====== MATERIAL PROVIDED ======
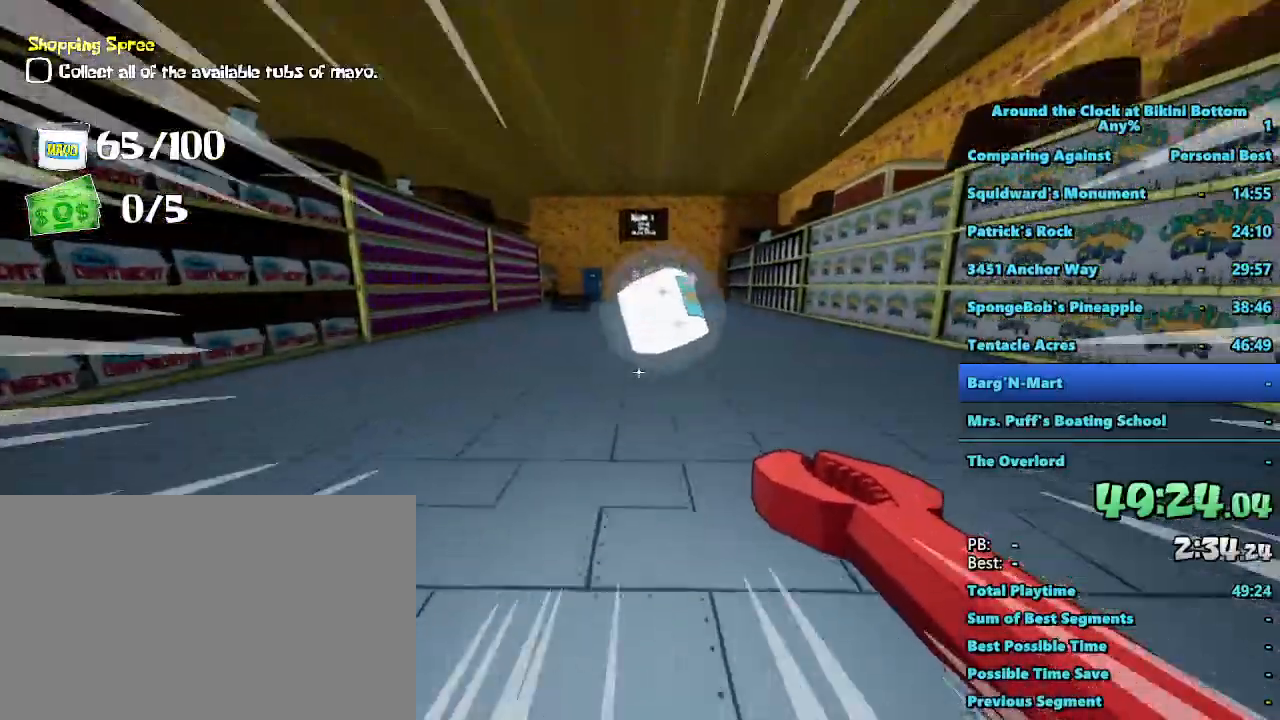
{"keys": ["shift", "w"], "mouse": []}
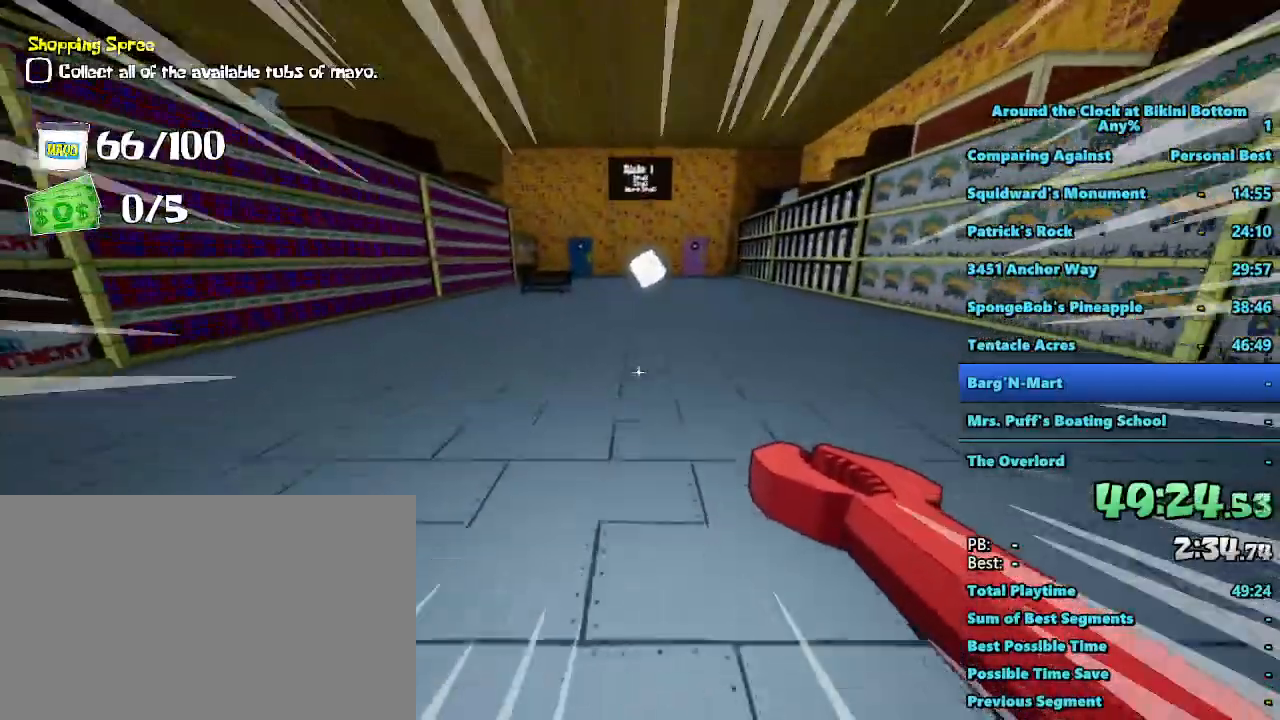
{"keys": ["shift", "w"], "mouse": []}
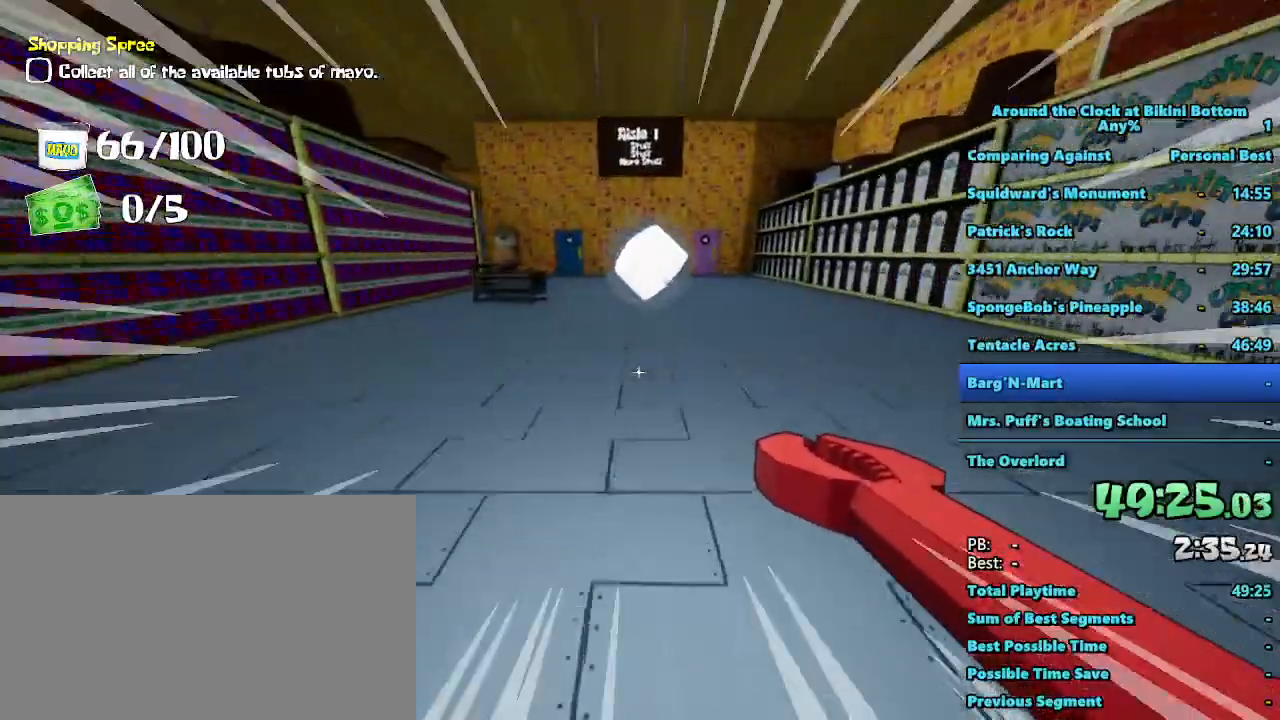
{"keys": ["shift", "w"], "mouse": [], "events": []}
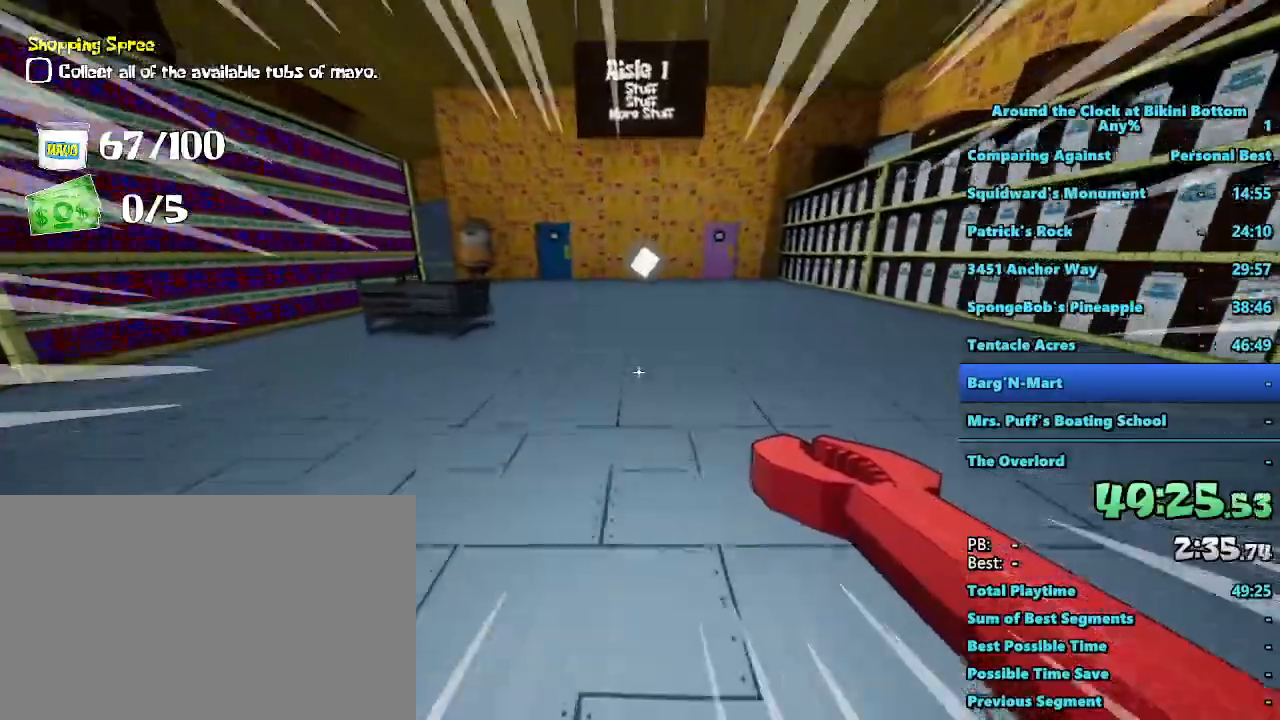
{"keys": ["shift", "w"], "mouse": [], "events": []}
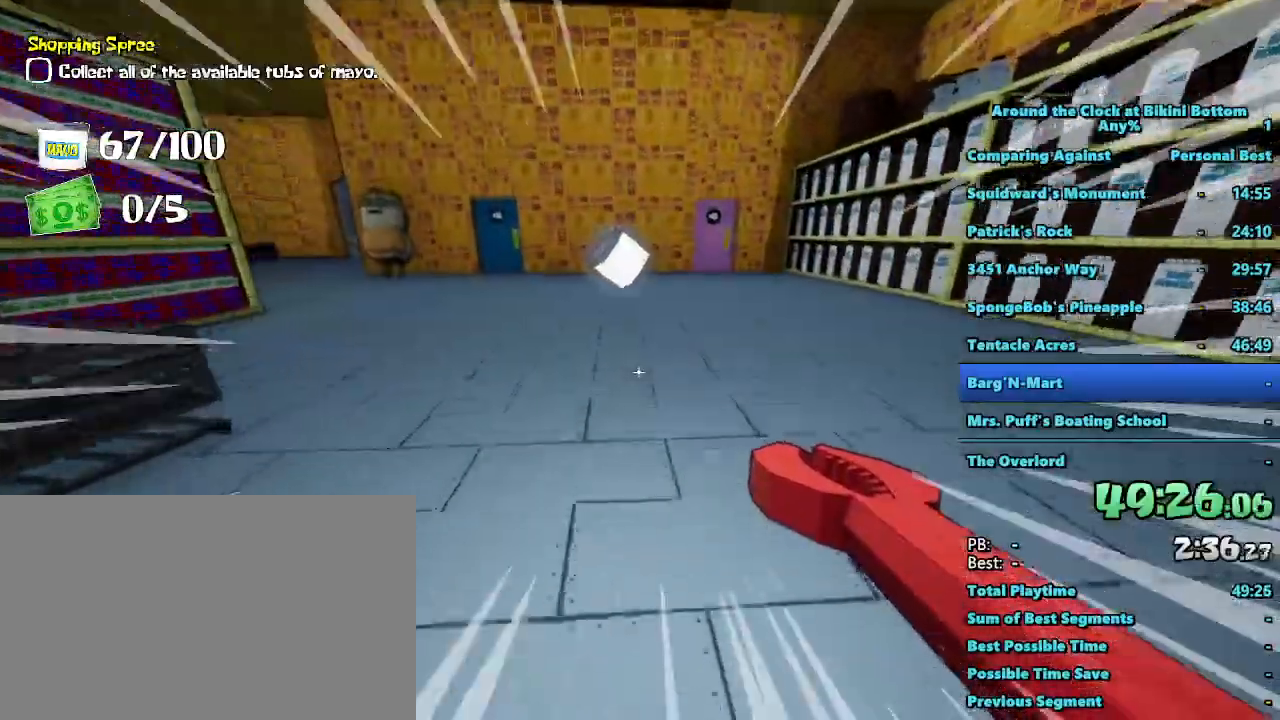
{"keys": ["d", "shift", "w"], "mouse": []}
======
**PROBLEM DESCRIPTION:** From the first line to the last, copy the records exactly and skip the pictures.

**PROBLEM SOLUTION:**
{"keys": ["shift", "w"], "mouse": []}
{"keys": ["shift", "w"], "mouse": []}
{"keys": ["shift", "w"], "mouse": [], "events": []}
{"keys": ["shift", "w"], "mouse": [], "events": []}
{"keys": ["d", "shift", "w"], "mouse": []}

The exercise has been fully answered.